What is Surgical Fine-Tuning and Why You Should Care
Another Deep Learning Breakthrough: Surgical Fine-Tuning, Modeling data better with an entity-centric approach, How to easily estimate ML projects
This is the Three Data Point Thursday making your business smarter with data & AI.
Let’s dive in!
Another Deep Learning Breakthrough: Surgical Fine-Tuning
Modeling data better with an entity-centric approach
How to easily estimate ML projects
Want to share anything with us? Hit me up on Twitter @sbalnojan or LinkedIn.
Another Deep Learning Breakthrough
WTF is surgical fine-tuning?
TL;DR: Surgical fine-tuning makes an ML algorithm relevant to your specific business context faster & better through precision changes.
That’s an advancement over regular fine-tuning.
Fine-tuning: take any general-purpose ML model (ChatGPT, Image things,...). Then give it your data set to learn your "kinks"”
It's like a baking recipe...
If you go from cake => muffins, you basically only need to change the last two steps.
If you go from cake to bread, you change the first few steps.
You don't need to tear up the whole recipe each time.
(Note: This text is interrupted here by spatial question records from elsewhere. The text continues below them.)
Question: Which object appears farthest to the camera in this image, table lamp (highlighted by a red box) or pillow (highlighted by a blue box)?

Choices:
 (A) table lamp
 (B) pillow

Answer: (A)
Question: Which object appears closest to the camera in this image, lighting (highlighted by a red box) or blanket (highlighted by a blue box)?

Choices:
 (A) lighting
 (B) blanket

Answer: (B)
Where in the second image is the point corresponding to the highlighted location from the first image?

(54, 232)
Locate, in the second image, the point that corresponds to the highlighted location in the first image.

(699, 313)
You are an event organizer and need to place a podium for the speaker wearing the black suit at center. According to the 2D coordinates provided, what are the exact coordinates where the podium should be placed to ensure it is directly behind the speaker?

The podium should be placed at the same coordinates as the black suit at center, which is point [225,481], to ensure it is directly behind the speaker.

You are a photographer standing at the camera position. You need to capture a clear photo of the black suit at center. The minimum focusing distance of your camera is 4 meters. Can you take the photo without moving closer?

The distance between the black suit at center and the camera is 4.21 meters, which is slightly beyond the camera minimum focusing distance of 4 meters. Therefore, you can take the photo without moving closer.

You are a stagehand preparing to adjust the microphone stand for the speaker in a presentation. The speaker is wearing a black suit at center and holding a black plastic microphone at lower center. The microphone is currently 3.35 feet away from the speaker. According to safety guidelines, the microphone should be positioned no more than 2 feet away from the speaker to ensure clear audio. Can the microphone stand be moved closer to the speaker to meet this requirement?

Fine-tuning = tearing up the recipe, keeping some parts in mind, and writing a new one.
Fine-tuning with frozen layers = exchanging just the last two steps, whether you’re baking muffins or bread
Surgical fine-tuning = deciding what to exchange first, then exchanging stuff.
Let’s get into the details…
In ML fine-tuning, you take a big fat generic model, your particular training data, and then either:
Present it to all layers of the model.
Or a subset (rest is "frozen"), usually only to the "ending" of the model
BUT: Fine-tuning, in general, sucks.
Generic models are trained on massive datasets; you don't have massive datasets to teach them all your kinks. That's why "frozen" layers are pretty cool.
But what's even better is to freeze layers based on each batch you provide, given HOW your batch differs from the ML model's training set.
That’s (now) called surgical fine-tuning.
The new key challenge with surgical fine-tuning (unsolved!)?
Knowing how inputs differ
Knowing what layers of ML models actually do...
There’s an excellent research paper on this. Note, this is new and pretty much-untested stuff (the paper just does a small qualitative test).
To us, this still sounds like a game-changer in fine-tuning.
So what? As always, don’t implement this stuff yourself. Wait for some tech to become available, making this work on any model. And right now, there is no tech at all for this.
But for founders/entrepreneurs/PMs, this might be a huge opportunity!
How anyone can model data better
The art of data modeling is a lost art.
Modeling is the interface between humans and data; it's the linchpin in most companies.
And in most companies, it's a very fragile, tiny linchpin.
Maxime Beauchemin, creator of Airflow and Superset, has been trying to reinvent modeling for almost 6 years now.
And now he has found a framing that sounds mainstreamable: Entity-centric data modeling.
The idea is pretty simple: Marry ML feature engineering with data engineering and you got yourself the new and modern art of data modeling.
So how does it work, and what’s the big deal?
TL:DR; Here’s an infographic explaining it with examples
So what? No matter who you are, you should adopt this. Try it out and notice how much smoother it makes your data operations run.
How to Estimate efforts for ML projects
ML projects or features always seem like a daunting big thing to you?
They don’t need to, in our opinion.
The good news is you can estimate the order of magnitude using two basic questions:
The Cost of Delay (CoD): Does it hurt a lot or a little when the system is down?
Does the algorithm need to work in real time or not?
The key: Think about the algorithm, not the “display.” The display will serve stale results if the algorithm is down, and it will not be able to react to recent things if it’s not real-time.
The steps in detail:
1) What does it cost if the system goes down? If the algorithm serves stale results?
If your “what other people watched” CSV list that updates every 24 hours doesn’t get updated daily, do you lose a lot of money?
Probably not.
But what about your CEO’s real-time prediction system? Mmmmh.
2/ Do you need a batch process or a real-time system to create new predictions on the fly?
Hint: You need "just" batch more often than you think.
3/ Now it's simple
RT + high CoD >>batch + high CoD >> RT + low CoD >> batch + low CoD
batch + low CoD is likely a week or less for one person, then double or triple for each level up.